Instant Messaging for iSeries?
Big Blue unveils instant messaging community service for iSeries users
At its PartnerWorld conference and expo in New Orleans, IBM Corp. yesterday unveiled IBM Community Tools, a new instant messaging technology for its eServer iSeries platform.
Big Blue’s new IBM Community Tools application isn’t currently available as a standalone product, however. Nor will its underlying technology necessarily be made available as part of another product, says Amit Dave, a senior technical staff member for enterprise technologies. Instead, Dave indicates, it’s being offered on an “as-is” basis to members of IBM’s iSeries Nation.
iSeries Nation is an online community and informational resource (http://www-1.ibm.com/servers/eserver/iseries/nation/) that Big Blue provides for iSeries users.
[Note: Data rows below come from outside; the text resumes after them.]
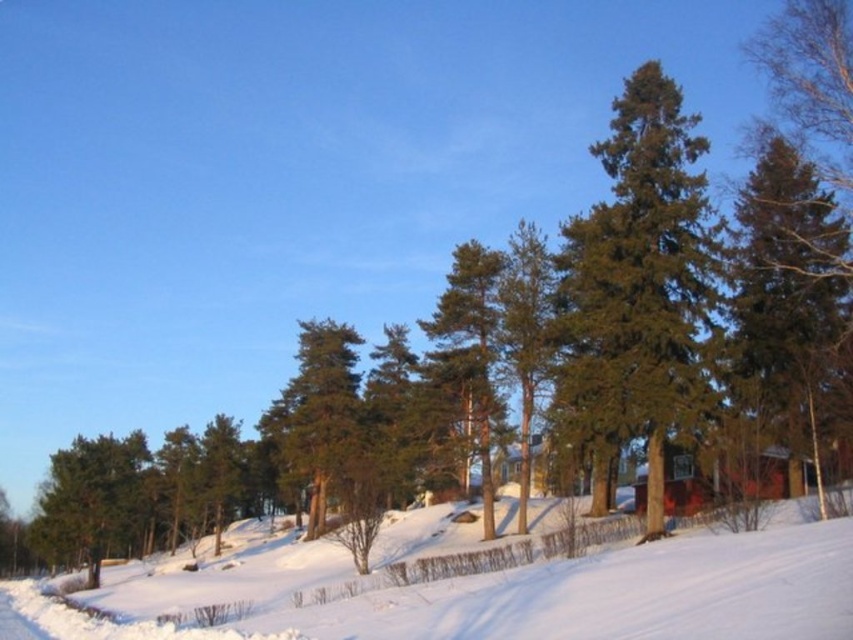
Between green needle-like at center and green textured pine tree at center, which one has less height?

Standing shorter between the two is green textured pine tree at center.

You are a GUI agent. You are given a task and a screenshot of the screen. Output one action in this format:
    pyautogui.click(x=<x>, y=<y>)
    Task: Click on the green needle-like at center
    Image resolution: width=853 pixels, height=640 pixels.
    Given the screenshot: What is the action you would take?
    pyautogui.click(x=636, y=284)

Does point (701, 136) come behind point (535, 344)?

No, (701, 136) is in front of (535, 344).

Identify the location of green needle-like at center. The width and height of the screenshot is (853, 640). (636, 284).

Is green needle-like at center behind green matte tree at center?

That is False.

Between green needle-like at center and green matte tree at center, which one has less height?

green needle-like at center is shorter.

Between point (621, 314) and point (322, 472), which one is positioned behind?

Positioned behind is point (322, 472).

The width and height of the screenshot is (853, 640). I want to click on green needle-like at center, so click(636, 284).

Which is more to the left, white snow ski slope at lower left or green matte tree at lower left?

From the viewer's perspective, green matte tree at lower left appears more on the left side.

Between white snow ski slope at lower left and green matte tree at lower left, which one is positioned lower?

Positioned lower is green matte tree at lower left.

Find the location of `white snow ski slope at lower left`. white snow ski slope at lower left is located at coordinates (550, 593).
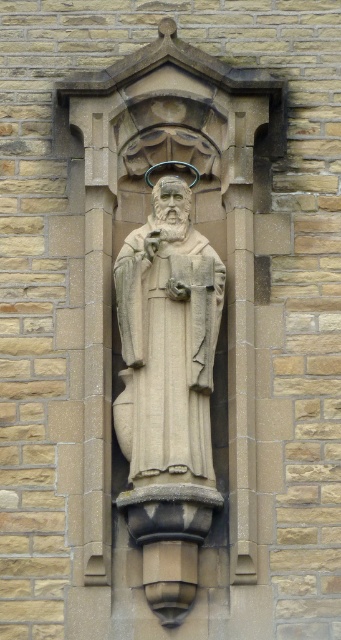
You are an art conservator assessing the stone relief sculpture. The beige stone statue at center and the smooth stone robe at center are part of the same artwork. Which object is wider?

The beige stone statue at center is wider than the smooth stone robe at center.

You are an art conservator examining the stone relief sculpture. You notice the beige stone statue at center and the smooth stone robe at center. Which object is positioned closer to your viewpoint?

The beige stone statue at center is closer to the viewer than the smooth stone robe at center.

You are an art conservator assessing the stone relief sculpture. You need to determine which object is taller between the beige stone statue at center and the smooth stone robe at center. Which one is taller?

The beige stone statue at center is taller than the smooth stone robe at center according to the description.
The goal of IBM Community Tools messaging, explains Dave, is to ratchet up “informational exchange” among iSeries users. “The purpose that IBM will use it for is to communicate and extend information about new technologies to the community, like a new Redbook is out, or COMMON is around the corner, or there’s a new article in the press about a great piece of new technology."
The IBM Community Tools service is based on independent work performed by one of Big Blue’s WebAhead researchers. Dave acknowledges that the new service’s instant messaging and collaboration features are similar to what IBM’s Lotus software group offers in its Sametime instant messaging and Web conferencing solution. But while Sametime offers support for chat rooms, along with the ability to message individual users, IBM Community Tools offers a blanket capability to address all of the online users in a community, he explains. “It’s not necessarily an organized chat room as such.”
Instead, when an iSeries enthusiast uses IBM Community Tools to send an instant message, it’s distributed to all online members. From there, members can decide whether or not they want to participate in a discussion. “Everyone who was connected, they would get a little pop-up window at the bottom of the screen and [then they have an opportunity to] join.” Chat invitations disappear after about 10 seconds, he notes.
IBM calls these capabilities “SkillTap” and “FreeJam.”
Dave makes clear that IBM hasn’t committed to extend the features or functions of its new messaging service. At the same time, he acknowledges, if the service matures, it could become a tool for IBM and its partners to interact directly with iSeries customers. “The potential is tremendous, but what we don’t have at present is the ability to tune into a specific channel. I can’t tune in to say: 'Let’s just do this [product presentation] for a particular ISV.' So [right now] everyone can participate.”
IBM is hosting its new community messaging offering on an iSeries 820 box, Dave says. It will be available free of charge to anyone who wants to participate. In addition to instant messaging, IBM Community Tools offers support for the following features:
- PollCast, a facility to instantly poll participants and receive anonymous survey results
- TeamRing, which lets members create instant Web presentations and invite articipants to follow along
- w3alert, a feature that sends instant alerts to community members, with optional links to Internet pages
- Question Search, a facility that enables participants to search multiple knowledge bases for answers to iSeries-related questions
- Dave says that Big Blue expects that many of iSeries Nation’s 50,000 members will opt to sign up for IBM Community Tools.
Chuck Lewis, a member of the iSeries Nation Freedom Council and an iSeries manager with a supply company based in Indianapolis, says that IBM Community Tools “could be an interesting concept and could prove to be another useful tool or … set of tools.” At the same time, Lewis allows, he would need to “see it in action to really gauge” its effectiveness.
Stephen Swoyer is a Nashville, TN-based freelance journalist who writes about technology.